The mailing address for his company, Khun-Khun Drugs, is the Shoppers Drug Mart on the tony South Granville Rise.

Over three years, the Vancouver pharmacist processed more than 15,000 false prescriptions for vitamins and over-the-counter drugs — things like aspirin and ibuprofen — on the PharmaNet records of seven individuals. But those seven people didn’t know anything about it.

Khun-Khun admitted he “directed pharmacy assistants to process transactions weekly on PharmaNet in order to artificially inflate the pharmacy’s prescription count.”

He did it even though he had previously undertaken to comply with all ethical requirements after earlier complaints.

Part of the reason Khun-Khun didn’t get caught earlier is because neither of the two full-time pharmacists working for him did what they were supposed to. The inquiry committee wrote that both of them “turned a blind eye” to what they knew or should have known was wrong.

They knew or should have known that what was happening was wrong since the transactions were done without patients’ consent and were an improper use and access of personal information.

William Wanyang Lu and Jason Wong were both working for Khun-Khun full-time. Both now have letters of reprimand on their permanent registration file and were required to pass both an ethics course and the college’s law exam or face 30-day suspensions.

Yet Wong hasn’t deleted a comment on his LinkedIn profile that while he worked at Shoppers Drug Mart he was “coached with great mentors at this pharmacy including Amandeep Khun-Khun.”

Among the others disciplined recently is Sing Man Tam. He was fined $10,000 and had a reprimand letter put on his permanent record for his “inadequate diligence and oversight” over two years related mainly to dispensing methadone to addicts to quell their cravings and minimize the effects of opioids.

Tam processed prescriptions without authorization. He also didn’t witness its ingestion, which is legally required (and the reason that pharmacists get $17 for dispensing it rather than the usual $10 for other medications).

He billed for methadone that was marked in the logs as having been “missed” and Tam delivered it without authorization by the doctor who wrote the prescription.

For the past several years, the college has received close to 800 complaints, but many of those don’t require any disciplinary action or even a referral to an inquiry committee. Its statistics cover the 12 months from March 1 to the end of February.

And while the most recent fines and suspensions may not seem to add up to much, the college is not always the final arbiter. The courts are.

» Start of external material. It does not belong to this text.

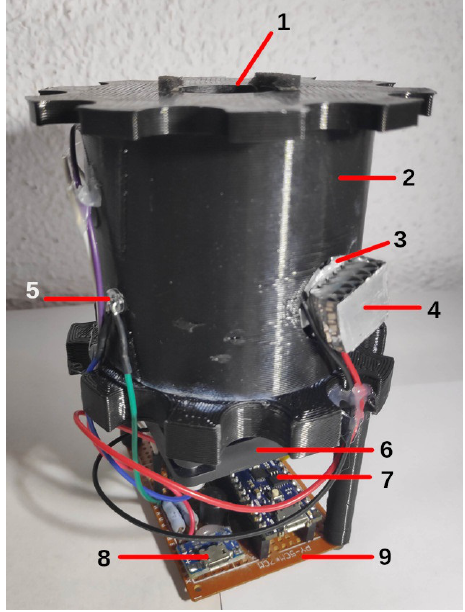
Figure 7. Part-wise declaration of the inner support: (1) test-tube support, (2) inner support, (3) UV LED, (4) heat dissipator, (5) transmittance LED, (6) stirrer motor, (7) Arduino Nano Every, (8) 5 V connector and (9)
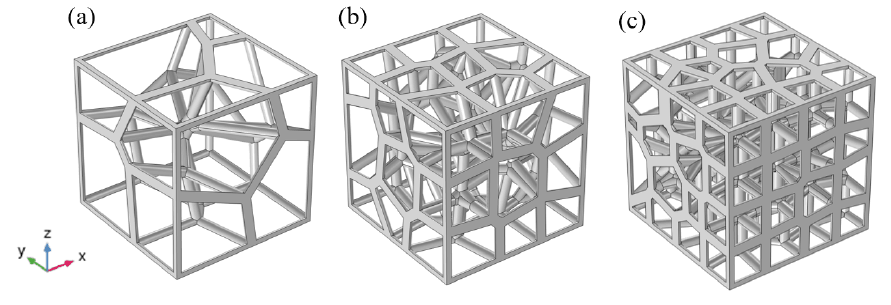
Figure 2. Strut-based gradient Voronoi structures: ( a ) Gradient Voronoi structure consisting of 2 × 2 × 2 units (GV2). ( b ) Gradient Voronoi structure consisting of 3 × 3 × 3 units (GV3). ( c ) Gradient Voronoi structure consisting of 4 × 4 × 4 units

In March, Richmond pharmacist Jin Tong (Tom) Li was sentenced to a year of house arrest after pleading guilty to one count of obtaining more than $5,000 under a false pretence.

The charge links back to the college’s disciplinary action in 2016 after it found that Li had submitted more than 2,400 fraudulent claims to PharmaCare between 2013 and 2014 that cost the B.C. government $616,000.

Coincidentally, Li’s pharmacy licence was reinstated as a pharmacist in October 2018, having been suspended for 540 days. He is still banned from being a manager, director or pharmacy owner or preceptor until 2023.